Exercise prompt - Every record here must be copied exactly, except for the images it holds.

Material provided -
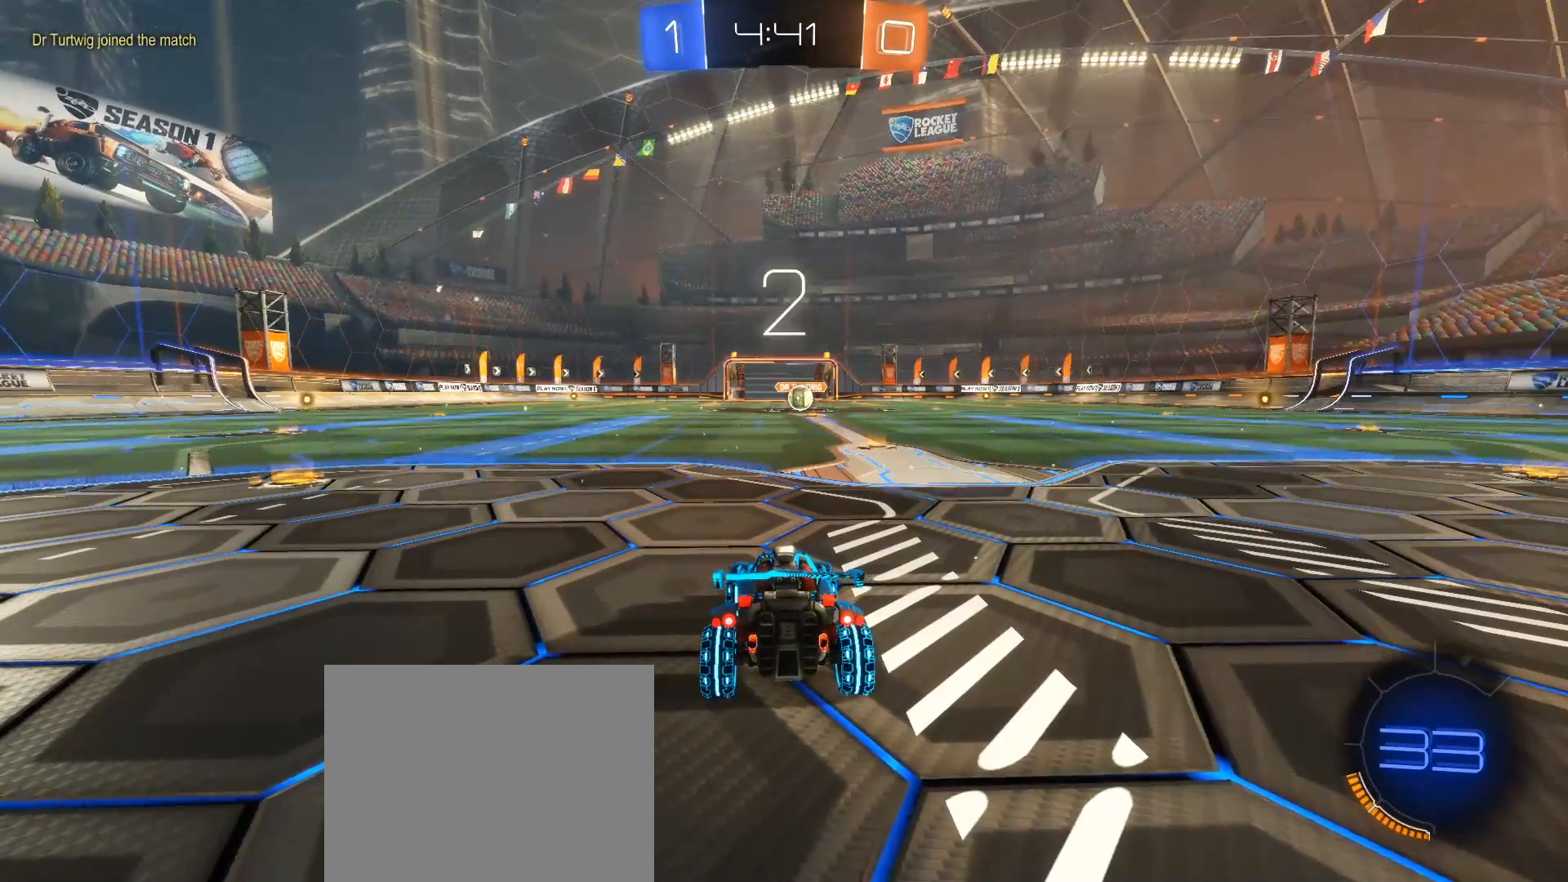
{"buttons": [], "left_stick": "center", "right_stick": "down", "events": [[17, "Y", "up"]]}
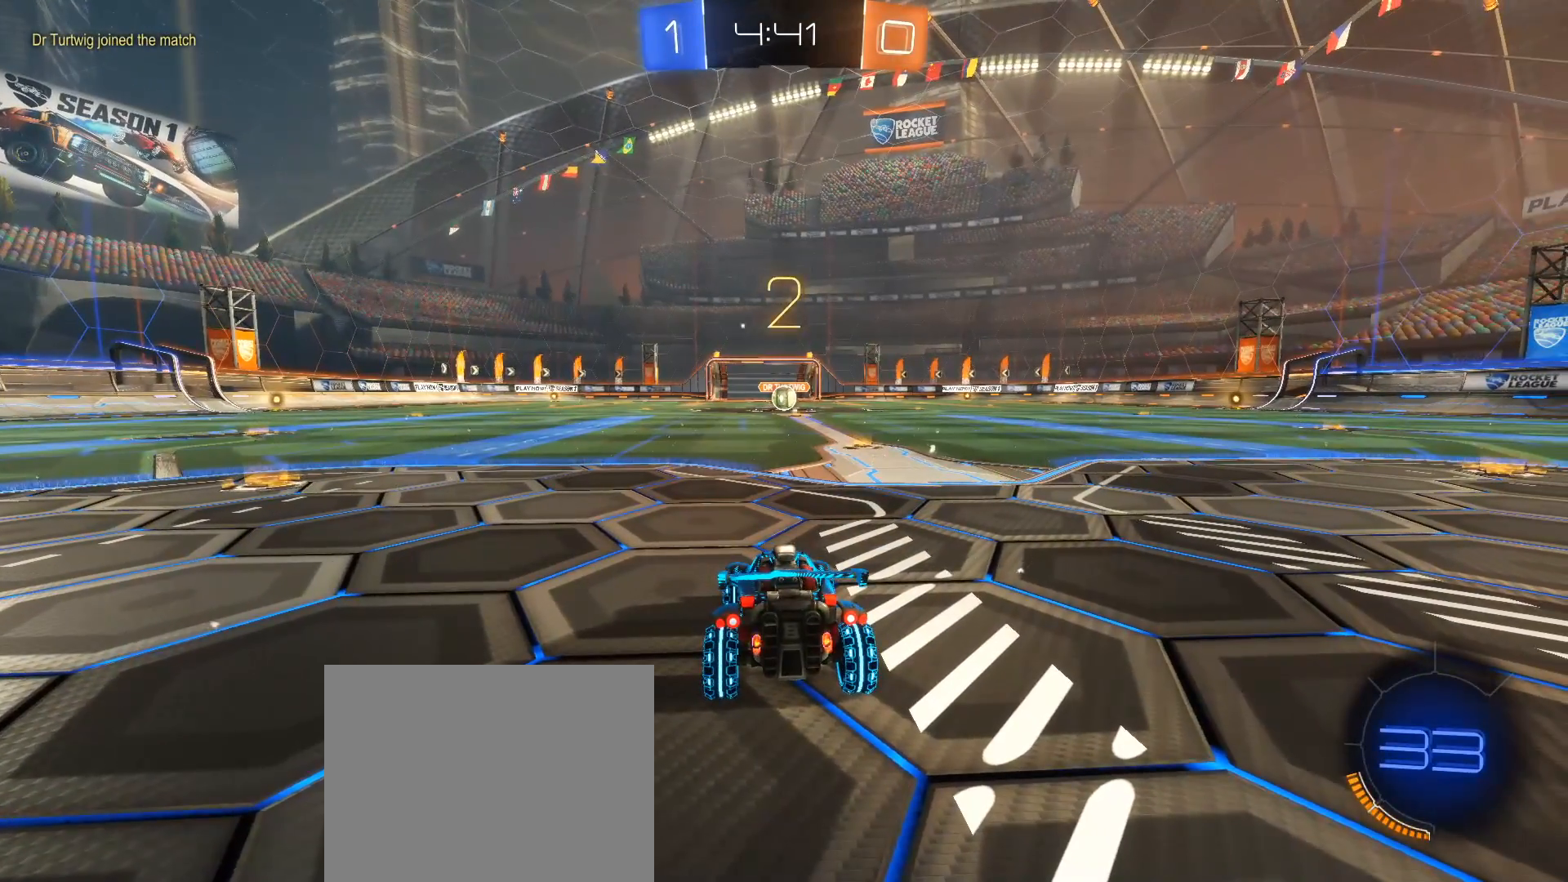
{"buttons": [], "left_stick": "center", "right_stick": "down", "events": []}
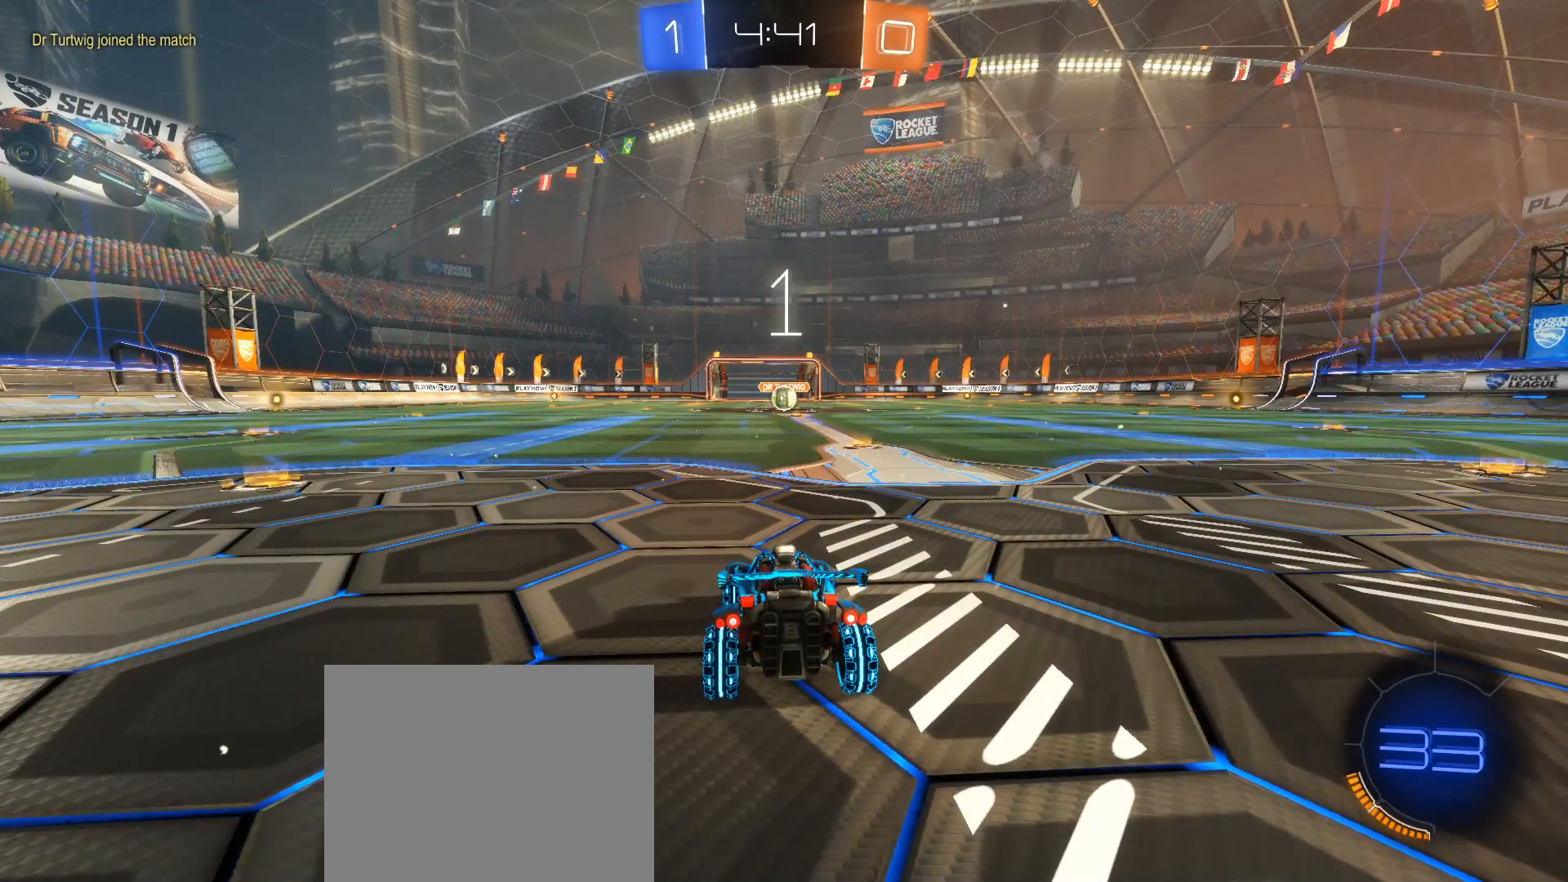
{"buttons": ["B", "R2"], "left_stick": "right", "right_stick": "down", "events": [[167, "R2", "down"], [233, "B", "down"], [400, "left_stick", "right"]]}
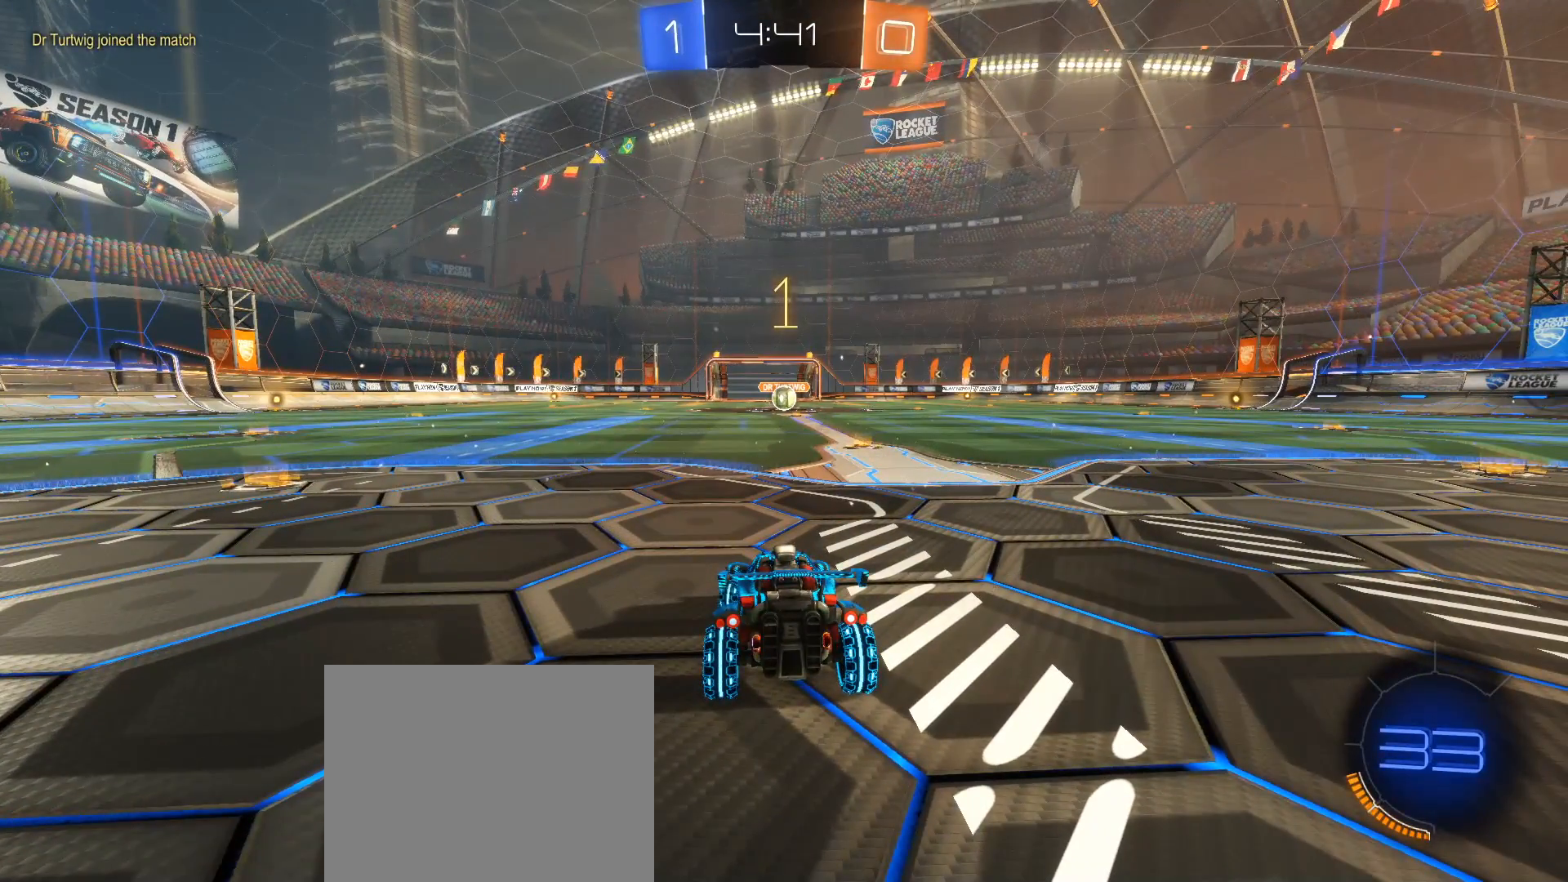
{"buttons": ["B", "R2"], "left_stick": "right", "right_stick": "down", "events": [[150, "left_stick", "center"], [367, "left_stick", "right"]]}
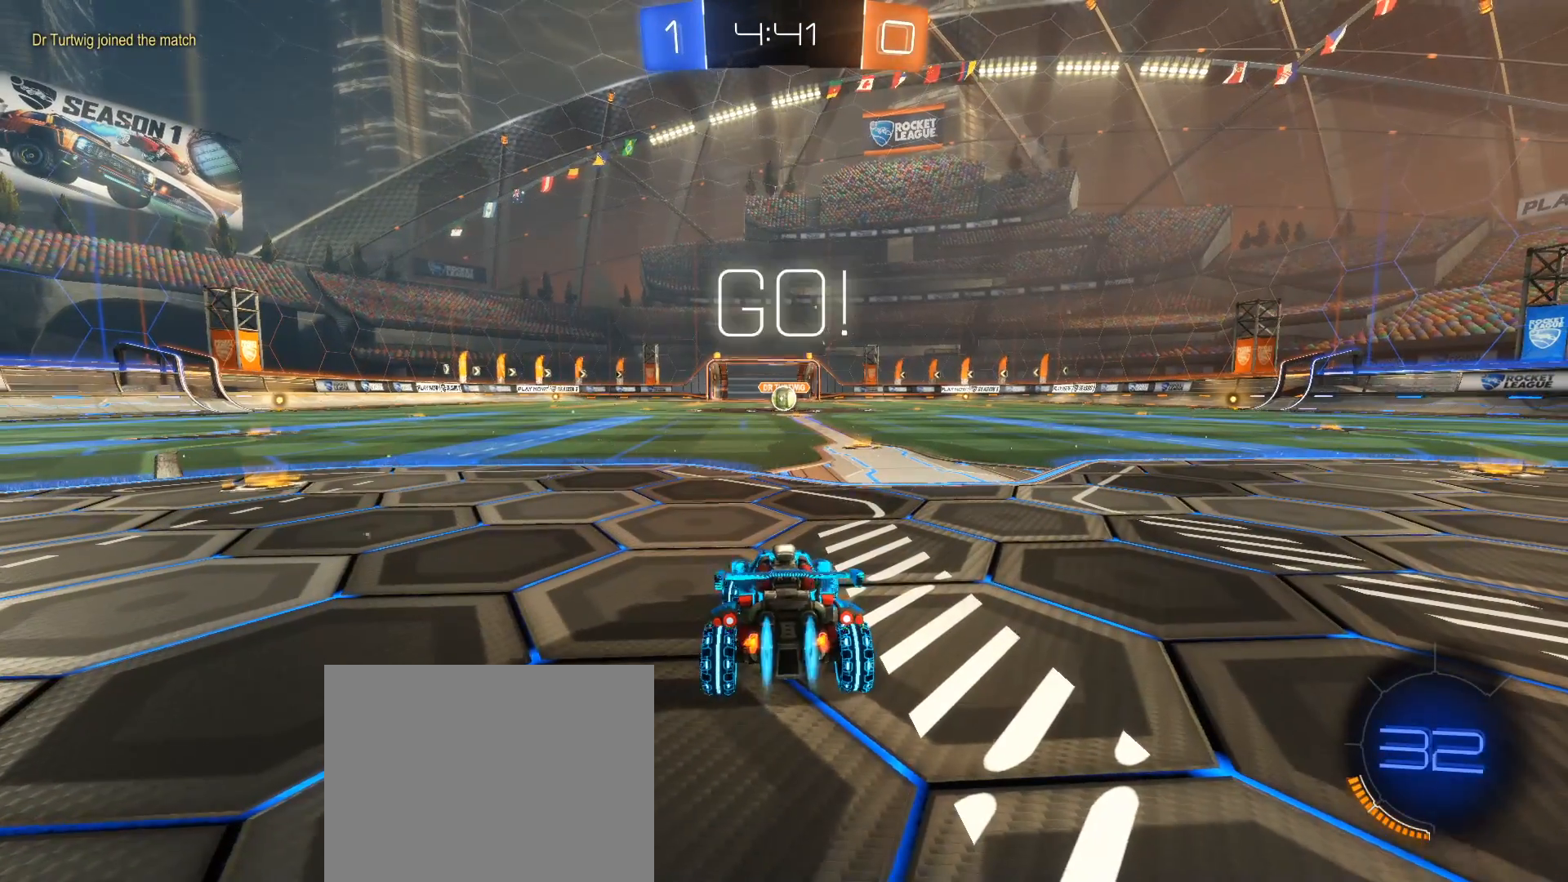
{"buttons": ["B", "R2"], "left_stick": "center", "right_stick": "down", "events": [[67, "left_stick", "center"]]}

Exercise answer -
{"buttons": [], "left_stick": "center", "right_stick": "down", "events": [[17, "Y", "up"]]}
{"buttons": [], "left_stick": "center", "right_stick": "down", "events": []}
{"buttons": ["B", "R2"], "left_stick": "right", "right_stick": "down", "events": [[167, "R2", "down"], [233, "B", "down"], [400, "left_stick", "right"]]}
{"buttons": ["B", "R2"], "left_stick": "right", "right_stick": "down", "events": [[150, "left_stick", "center"], [367, "left_stick", "right"]]}
{"buttons": ["B", "R2"], "left_stick": "center", "right_stick": "down", "events": [[67, "left_stick", "center"]]}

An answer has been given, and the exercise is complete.